There are works that are clinical and informed by the artists’ own lived experience, like Panteha Abareshi’s Medically Sanctioned Mutilation (2023), in which medical ephemera, including a magnifying glass and syringes, are assembled into a spiky sculpture that deals with disability and illness. And Xandra Ibarra’s Frankensteined contraption (made from discarded assistive devices like a wheelchair) that is punctured with flesh-like renderings of pierced nipples, titled Chest Rest (2020).
Then there are the figurative. Zoomed in, like Vesico Vaginal Fistula (2016) by KING COBRA (documented as Doreen Lynette Garner), in which a slab of black-silicone-coated foam bunches at a pearl-coated gap in the center with a lick of pink peeking out. Zoomed out, as in the golden nude bronze figure elegantly arched in a backbend and suspended from the ceiling in Louise Bourgeois’s Arch of Hysteria (1993). Or narrative: Nicole Eisenman’s vignette of a therapist’s office in The Session (2008).
Wangechi Mutu’s suite of collages, Histology of the Different Classes of Uterine Tumors (2006), hit close to home. I remember when I knew these clinical terms and conditions far too well as a nineteen-year-old battling ovarian cancer. My body: my enemy, my only hope, something to be studied, and something to be feared. My options, limited and left to the whim of a biopsy. My vagina, examined with a metal tool, with gloved hands, X-rays. While my situation was, as I was repeatedly told, a rare one, the way femme bodies are examined even in routine check-ups is more or less the same: a cavity to explore with foreign devices. Until then, I had never thought of my internal organs much, and my relationship to motherhood was a faraway concept, but in the months leading up to my operation, it was all others could ask me: Are you going to freeze your eggs? And after, can you still get pregnant? To be honest, I had bigger things on my mind; this issue of fertility felt too far off, too distant, to pose a threat. But at least I had the privilege of a choice.
Today may be nothing if not postmodern teetering on the post-apocalyptic, but what a woman’s body can and can’t do is still a topic limited to binaries and gendered notions of living. Conversations around our bodily functions, what they can and cannot do, how we are expected to perform, are omnipresent as abortion rights and gender-affirming care render such life-threatening for some. At ICA, the case is argued that while this conversation is pertinent, it doesn’t end here. Rather, it splinters off into a nervous system of visions and revisions of how the body has been and is understood.

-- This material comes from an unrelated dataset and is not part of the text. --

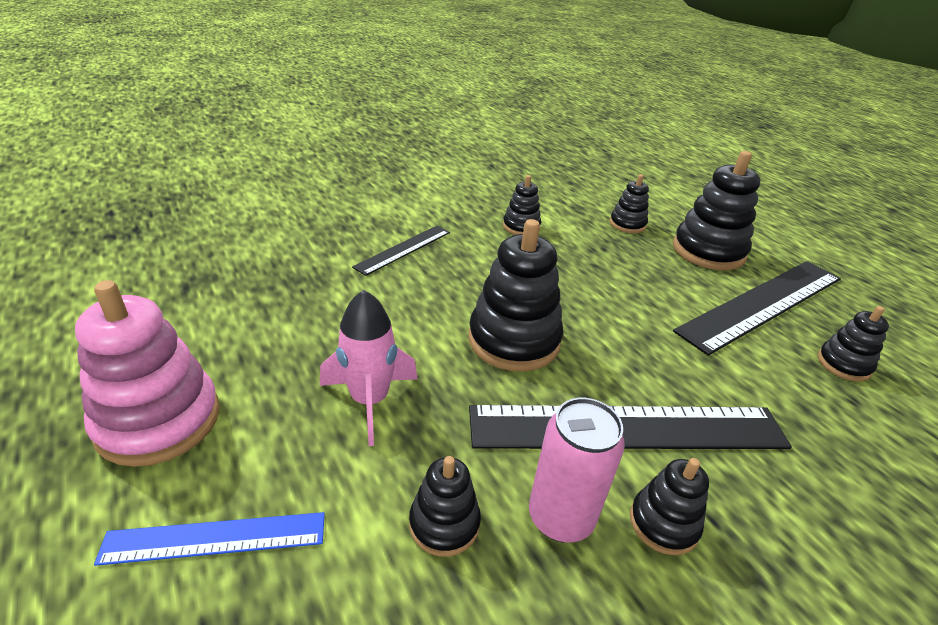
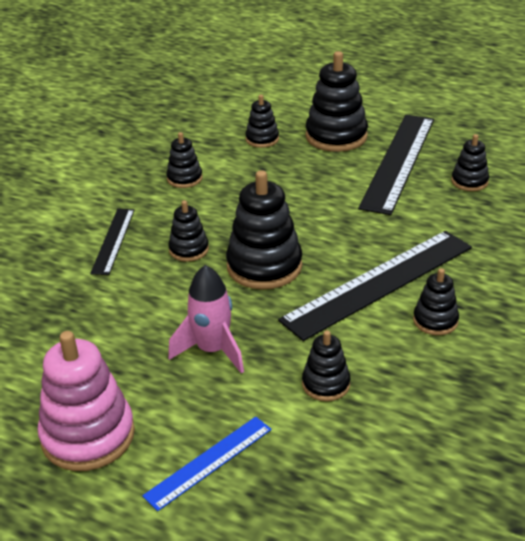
camera: 30 degrees left, 0 degrees up
pink can [529,398,625,542] -> none
none -> black stacking toy [168,200,209,262]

Since the constitutional right to an abortion was repealed by the 2022 Dobbs v. Jackson Women’s Health Organization decision, limited access to gender-affirming care has followed suit. To break it into numbers: forty-one states have abortion restrictions in effect, thirteen states have total bans, and twenty-three states have banned or limited gender-affirming care for minors.
Why this preoccupation with gendered bodies and what they do? These man-made tools probe femme bodies to heal, reveal, and sometimes harm. Today, there is hardly time to theorize the subtext of such charged spaces like the doctor’s office. Rather, an astringent and urgent time is before us as America eradicates the sexual and reproductive rights of cisgender women and transgender people.
At “Scientia Sexualis,” the exhibition title itself lands at the crosshairs of the sensual and the clinical. It is lifted from Michel Foucault’s seminal book The History of Sexuality, Vol. 1 (1976), in which the nineteenth-century development of the clinical pursuit of a “uniform truth of sex” is outlined by the French philosopher.
To center Black, trans, and decolonial approaches to bodily autonomy is to reckon with painful histories of reproductive violence in America — of Black women, particularly in the mid-twentieth century, and of immigrant women in ICE detention centers today. We see it in Palestine as well, too, with the onslaught of attacks all but cutting off access to medical care and resources necessary for staying alive. Look closely and it is everywhere. Sex and gender, weaponized and brandished against us. Such concerns around what can and can’t be done to the gendered body have become a presidential talking point, a hot topic bloated with hot air that refuses to pop no matter how much we push up against it. At ICA, it feels as if, for a moment, a new way forward is emerging out of the annals the exhibition so brazenly deconstructs.